* [TEXT BLOCK]
..............................
In the early days, I thought myself rather clever to have ‘spotted’ Martin McDonagh from deep in my slush pile. “I must be pretty damn good to pick him out of the pile,” I thought. Not at all. There’s no talent in seeing pure talent, it will shine out of any heap of scripts for anyone. A fool could have found McDonagh in that pile. It’s just that I happened to be the fool who did it.

But, just because I touched greatness on its way up, that’s never any reason for me to equate myself with it, to say it should have been me. It shouldn’t have been me. For two reasons. One, that I didn’t put everything I had into it and, two, that I probably wasn’t ever quite good enough. Maybe if I’d covered 'number one’ then 'number two’ might have looked after itself.

In the meantime, as soon as I get over this little bit of wallowing that my Haunting inevitably evokes, I’ll be back on track, writing, submitting, trying my best with whatever time I am able to allow myself. 

I’m looking forward to Martin McDonagh’s new film, I think it’s going to be great.

Who knows? Maybe someday mine will be too. 


Bubsy's Blog said...

Keep pushing on, never give up. Success is still success regardless of the age it's achieved.

Jim Murdoch said...

I didn't recognise the name. I've seen In Bruges and I quite enjoyed it and I've heard of his play A Skull in Connemara because of the Beckett reference but I've not seen it.

Success is an odd beast. It has little or nothing to do with talent. (Jedward anyone?) Some talented people do succeed but the fact that they're talented is only one factor and not the most important one. You say it here. McDonagh "was hugely confident is his own ability". Confidence is important and luck but confidence even more so because a confident person is far more likely to be brazen and muscle his way into the places where all the luck is being doled out. It also helps if your product is one that people are interested in. Paul Auster was on TV yesterday—I mentioned him on Facebook (I took down a few sentences word for word since they impressed me)—and he was talking about Moby Dick which was discovered by a critic in a second-hand bookshop years after Melville had died in obscurity and it was this critic—who bought the book on a whim—that brought it to the world's attention, not Melville. I'm not suggesting that what you and I need to do is shuffle off this mortal coil to be discovered but (apparently) it doesn't hurt.
..............................
* [INFORMATION SUPPLIED]

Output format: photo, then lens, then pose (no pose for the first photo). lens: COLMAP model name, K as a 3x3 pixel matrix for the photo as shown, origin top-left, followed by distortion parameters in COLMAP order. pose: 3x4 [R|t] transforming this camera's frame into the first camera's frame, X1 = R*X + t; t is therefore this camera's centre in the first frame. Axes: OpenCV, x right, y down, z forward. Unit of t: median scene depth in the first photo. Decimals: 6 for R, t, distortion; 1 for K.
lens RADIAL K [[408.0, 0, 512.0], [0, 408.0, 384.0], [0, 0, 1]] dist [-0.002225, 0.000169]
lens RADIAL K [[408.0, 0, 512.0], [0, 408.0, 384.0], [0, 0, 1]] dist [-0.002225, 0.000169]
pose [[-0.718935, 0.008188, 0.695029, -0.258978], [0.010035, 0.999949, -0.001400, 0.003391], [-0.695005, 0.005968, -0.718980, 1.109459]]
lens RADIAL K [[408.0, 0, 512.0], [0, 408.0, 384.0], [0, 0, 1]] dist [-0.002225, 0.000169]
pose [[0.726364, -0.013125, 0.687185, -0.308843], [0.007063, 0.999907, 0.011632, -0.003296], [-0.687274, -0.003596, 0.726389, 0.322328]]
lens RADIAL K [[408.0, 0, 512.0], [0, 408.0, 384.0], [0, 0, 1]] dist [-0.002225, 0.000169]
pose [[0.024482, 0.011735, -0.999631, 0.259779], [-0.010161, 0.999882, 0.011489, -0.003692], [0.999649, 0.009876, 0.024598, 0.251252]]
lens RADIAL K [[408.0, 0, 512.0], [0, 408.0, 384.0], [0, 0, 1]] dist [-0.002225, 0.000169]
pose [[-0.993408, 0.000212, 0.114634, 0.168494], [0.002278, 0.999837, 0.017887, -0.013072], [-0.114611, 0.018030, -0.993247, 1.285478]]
..............................
* [PROBLEMS TO SOLVE]
a) Answer these questions about the blog post on Martin McDonagh, one line each:
(i) What two reasons does the writer give for why "It shouldn't have been me"?
(ii) Which McDonagh film has Jim Murdoch seen?
(iii) Who found Moby Dick in a second-hand bookshop?
b) Reproduce every line of the records verbatim.

* [SOLUTIONS PER TASK]
a)
(i) The writer did not put everything into it and probably was never quite good enough.
(ii) In Bruges.
(iii) A critic.

b)
Output format: photo, then lens, then pose (no pose for the first photo). lens: COLMAP model name, K as a 3x3 pixel matrix for the photo as shown, origin top-left, followed by distortion parameters in COLMAP order. pose: 3x4 [R|t] transforming this camera's frame into the first camera's frame, X1 = R*X + t; t is therefore this camera's centre in the first frame. Axes: OpenCV, x right, y down, z forward. Unit of t: median scene depth in the first photo. Decimals: 6 for R, t, distortion; 1 for K.
lens RADIAL K [[408.0, 0, 512.0], [0, 408.0, 384.0], [0, 0, 1]] dist [-0.002225, 0.000169]
lens RADIAL K [[408.0, 0, 512.0], [0, 408.0, 384.0], [0, 0, 1]] dist [-0.002225, 0.000169]
pose [[-0.718935, 0.008188, 0.695029, -0.258978], [0.010035, 0.999949, -0.001400, 0.003391], [-0.695005, 0.005968, -0.718980, 1.109459]]
lens RADIAL K [[408.0, 0, 512.0], [0, 408.0, 384.0], [0, 0, 1]] dist [-0.002225, 0.000169]
pose [[0.726364, -0.013125, 0.687185, -0.308843], [0.007063, 0.999907, 0.011632, -0.003296], [-0.687274, -0.003596, 0.726389, 0.322328]]
lens RADIAL K [[408.0, 0, 512.0], [0, 408.0, 384.0], [0, 0, 1]] dist [-0.002225, 0.000169]
pose [[0.024482, 0.011735, -0.999631, 0.259779], [-0.010161, 0.999882, 0.011489, -0.003692], [0.999649, 0.009876, 0.024598, 0.251252]]
lens RADIAL K [[408.0, 0, 512.0], [0, 408.0, 384.0], [0, 0, 1]] dist [-0.002225, 0.000169]
pose [[-0.993408, 0.000212, 0.114634, 0.168494], [0.002278, 0.999837, 0.017887, -0.013072], [-0.114611, 0.018030, -0.993247, 1.285478]]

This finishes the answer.